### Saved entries
++++++++++++++++++++

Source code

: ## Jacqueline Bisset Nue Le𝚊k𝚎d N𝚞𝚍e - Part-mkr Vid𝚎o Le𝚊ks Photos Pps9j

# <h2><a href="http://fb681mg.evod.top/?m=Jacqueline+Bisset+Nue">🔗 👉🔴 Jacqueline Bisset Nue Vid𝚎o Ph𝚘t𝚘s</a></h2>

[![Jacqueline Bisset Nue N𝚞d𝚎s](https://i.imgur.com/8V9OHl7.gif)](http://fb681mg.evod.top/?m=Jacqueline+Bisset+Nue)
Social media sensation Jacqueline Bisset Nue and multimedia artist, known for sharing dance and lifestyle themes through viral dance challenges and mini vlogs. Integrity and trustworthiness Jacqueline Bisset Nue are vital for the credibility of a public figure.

++++++++++++++++++++

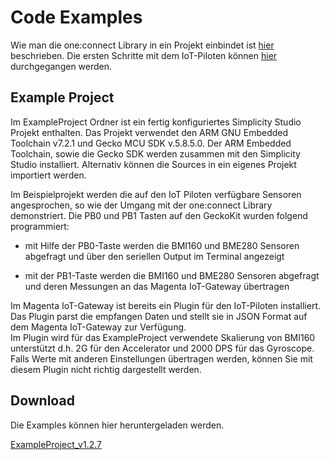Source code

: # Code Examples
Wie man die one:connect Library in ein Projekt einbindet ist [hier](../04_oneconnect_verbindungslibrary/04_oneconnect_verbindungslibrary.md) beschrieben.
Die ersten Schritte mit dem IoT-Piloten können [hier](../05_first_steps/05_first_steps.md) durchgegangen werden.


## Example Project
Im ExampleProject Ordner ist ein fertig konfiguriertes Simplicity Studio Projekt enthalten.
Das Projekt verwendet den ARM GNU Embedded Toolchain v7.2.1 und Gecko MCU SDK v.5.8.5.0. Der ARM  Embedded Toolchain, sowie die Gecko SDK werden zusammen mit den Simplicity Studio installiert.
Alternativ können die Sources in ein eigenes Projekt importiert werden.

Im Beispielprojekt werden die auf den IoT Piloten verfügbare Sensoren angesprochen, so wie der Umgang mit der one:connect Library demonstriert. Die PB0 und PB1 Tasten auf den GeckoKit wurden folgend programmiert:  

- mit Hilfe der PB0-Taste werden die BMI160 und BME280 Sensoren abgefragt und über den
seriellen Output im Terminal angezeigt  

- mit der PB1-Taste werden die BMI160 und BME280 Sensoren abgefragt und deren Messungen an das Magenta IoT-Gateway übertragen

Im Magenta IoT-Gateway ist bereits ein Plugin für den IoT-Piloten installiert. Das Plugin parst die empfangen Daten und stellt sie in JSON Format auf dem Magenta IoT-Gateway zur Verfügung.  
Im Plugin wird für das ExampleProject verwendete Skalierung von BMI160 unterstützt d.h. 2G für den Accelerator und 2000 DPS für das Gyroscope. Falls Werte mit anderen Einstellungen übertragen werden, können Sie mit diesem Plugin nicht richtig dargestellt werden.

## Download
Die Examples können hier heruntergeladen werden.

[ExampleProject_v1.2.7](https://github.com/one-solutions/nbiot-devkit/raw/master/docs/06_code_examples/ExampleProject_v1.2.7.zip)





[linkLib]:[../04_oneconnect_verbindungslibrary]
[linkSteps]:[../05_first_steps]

++++++++++++++++++++

### Task details
Once you find the line with "# Code Examples" above, print it and every line after it up to and including the line with "Im Magenta IoT-Gateway", exactly as written and nothing else.

### Reply
: # Code Examples
Wie man die one:connect Library in ein Projekt einbindet ist [hier](../04_oneconnect_verbindungslibrary/04_oneconnect_verbindungslibrary.md) beschrieben.
Die ersten Schritte mit dem IoT-Piloten können [hier](../05_first_steps/05_first_steps.md) durchgegangen werden.


## Example Project
Im ExampleProject Ordner ist ein fertig konfiguriertes Simplicity Studio Projekt enthalten.
Das Projekt verwendet den ARM GNU Embedded Toolchain v7.2.1 und Gecko MCU SDK v.5.8.5.0. Der ARM  Embedded Toolchain, sowie die Gecko SDK werden zusammen mit den Simplicity Studio installiert.
Alternativ können die Sources in ein eigenes Projekt importiert werden.

Im Beispielprojekt werden die auf den IoT Piloten verfügbare Sensoren angesprochen, so wie der Umgang mit der one:connect Library demonstriert. Die PB0 und PB1 Tasten auf den GeckoKit wurden folgend programmiert:  

- mit Hilfe der PB0-Taste werden die BMI160 und BME280 Sensoren abgefragt und über den
seriellen Output im Terminal angezeigt  

- mit der PB1-Taste werden die BMI160 und BME280 Sensoren abgefragt und deren Messungen an das Magenta IoT-Gateway übertragen

Im Magenta IoT-Gateway ist bereits ein Plugin für den IoT-Piloten installiert. Das Plugin parst die empfangen Daten und stellt sie in JSON Format auf dem Magenta IoT-Gateway zur Verfügung.  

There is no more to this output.